[Problem statement] What is needed is an exact transcription of the line with "right ear: (636, 433)" and all the lines that follow it in the entries below; add nothing else.

[Provided data]
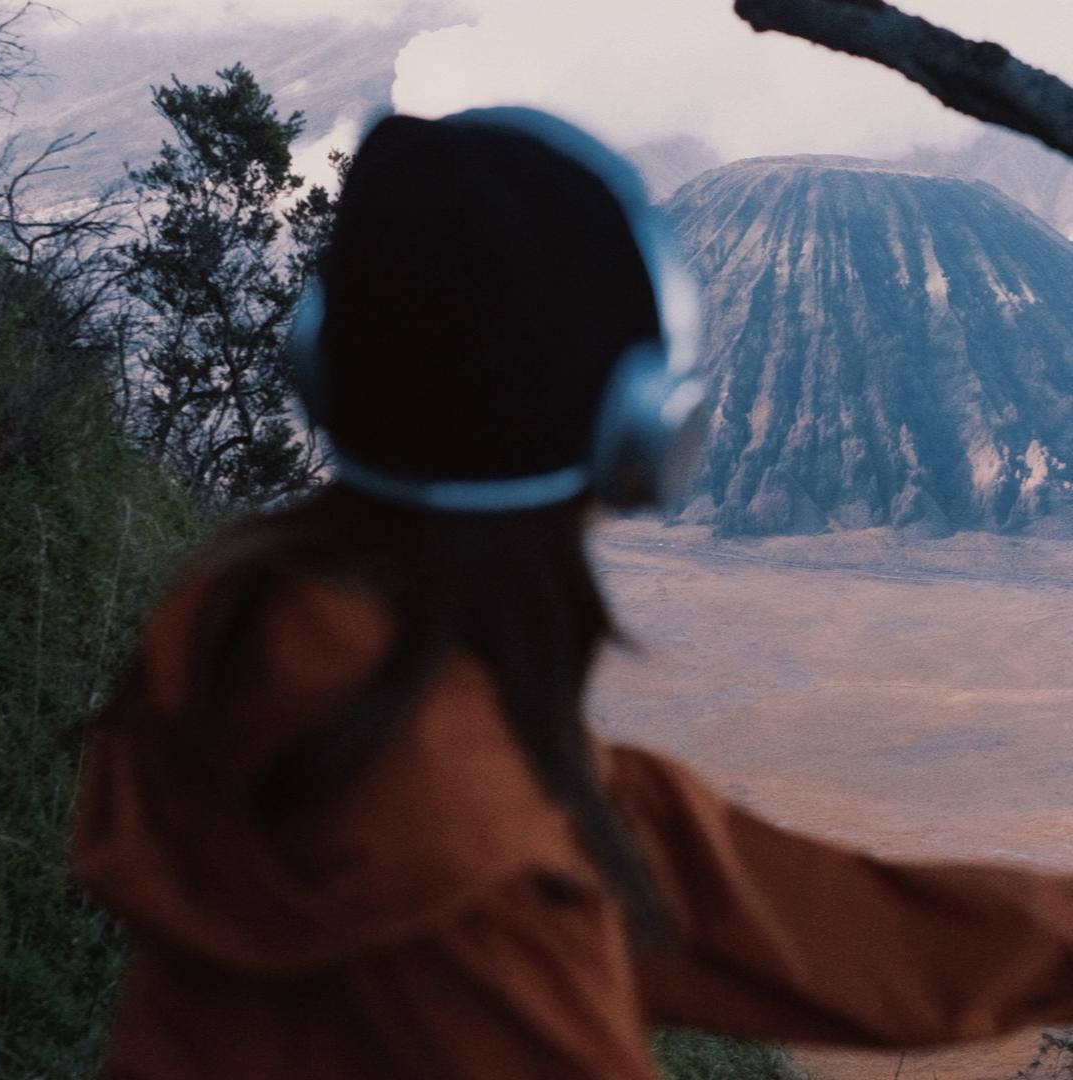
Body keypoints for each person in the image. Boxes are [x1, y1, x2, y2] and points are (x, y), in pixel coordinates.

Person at [73, 107, 1073, 1080]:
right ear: (636, 433)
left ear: (323, 372)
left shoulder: (286, 672)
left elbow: (803, 919)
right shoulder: (474, 883)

[Exercise output]
right ear: (636, 433)
left ear: (323, 372)
left shoulder: (286, 672)
left elbow: (803, 919)
right shoulder: (474, 883)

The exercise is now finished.